Leur apportant ainsi les réponses à leurs interrogations et l’aide nécessaire au mûrissement de leur projet.

Ainsi, le jour où ces gens partiront en vacances, ils chercheront directement le nom de cette agence, car ils ont déjà été convaincu par sa pertinence et ils l’a connaisse bien du fait de leurs recherches.

Cet avantage concurrentiel est loin d’être négligeable à l’heure de la reprise, car les mots clés qualifiés ont une efficacité moindre, on le constate déjà.

Là, maintenant, ce sont les noms de marques qui reprennent du galon dans les recherches. Les prospects savent déjà ce qu’ils veulent et à qui ils vont s’adresser.

Enfin, parce que la longue traîne continue et continuera de faire son oeuvre

Crise ou pas, le parcours d’achat d’un prospect commence toujours par des mots clés peu qualifiés qui n’apportent pas immédiatement des demandes de devis.

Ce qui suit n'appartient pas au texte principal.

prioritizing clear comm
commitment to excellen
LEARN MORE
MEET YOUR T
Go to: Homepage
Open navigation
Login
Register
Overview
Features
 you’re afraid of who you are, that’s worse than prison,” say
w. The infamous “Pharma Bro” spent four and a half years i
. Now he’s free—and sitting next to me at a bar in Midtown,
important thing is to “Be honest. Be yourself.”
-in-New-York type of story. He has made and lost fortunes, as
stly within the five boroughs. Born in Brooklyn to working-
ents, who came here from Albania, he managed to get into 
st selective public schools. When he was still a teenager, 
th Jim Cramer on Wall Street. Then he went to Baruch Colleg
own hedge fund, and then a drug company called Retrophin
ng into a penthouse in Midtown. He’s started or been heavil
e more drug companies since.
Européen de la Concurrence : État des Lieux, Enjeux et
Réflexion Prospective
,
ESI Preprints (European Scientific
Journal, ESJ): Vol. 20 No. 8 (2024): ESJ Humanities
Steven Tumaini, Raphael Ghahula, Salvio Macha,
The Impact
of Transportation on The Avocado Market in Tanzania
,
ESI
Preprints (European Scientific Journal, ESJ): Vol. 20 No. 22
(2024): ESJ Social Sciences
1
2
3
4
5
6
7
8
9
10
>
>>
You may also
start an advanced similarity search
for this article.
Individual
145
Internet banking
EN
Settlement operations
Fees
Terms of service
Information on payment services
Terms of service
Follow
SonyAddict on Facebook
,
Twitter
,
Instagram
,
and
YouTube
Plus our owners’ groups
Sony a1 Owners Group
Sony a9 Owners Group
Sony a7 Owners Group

L’intérêt de la longue traîne est d’avoir une présence sur les résultats de recherches aux premières étapes du processus de réflexion des prospects.

Ceci afin de baliser leur parcours et de les orienter aux fur et à mesure que leurs idées mûrissent et que leur projet d’achat ou de voyage s’affine.

A la clé : des demandes de devis encore plus qualifiés, car un prospect dont on a capté l’attention depuis le début de sa réflexion, va rarement nous mettre en concurrence. Il nous ait acquis.

Conclusion :

Celles et ceux qui ont négligé leur SEO, notamment leur longue traîne, ont déjà payé un prix plus élevé que les autres et risquent, à défaut de réagir maintenant, de payer cette négligence pendant encore longtemps.

S’ils veulent accroître leurs chances de tirer leur épingle du jeu dans les mois qui viennent, ils feraient mieux d’intégrer le SEO à leur stratégie de relance dès maintenant.

Plus ils attendront, plus les effets seront tardifs.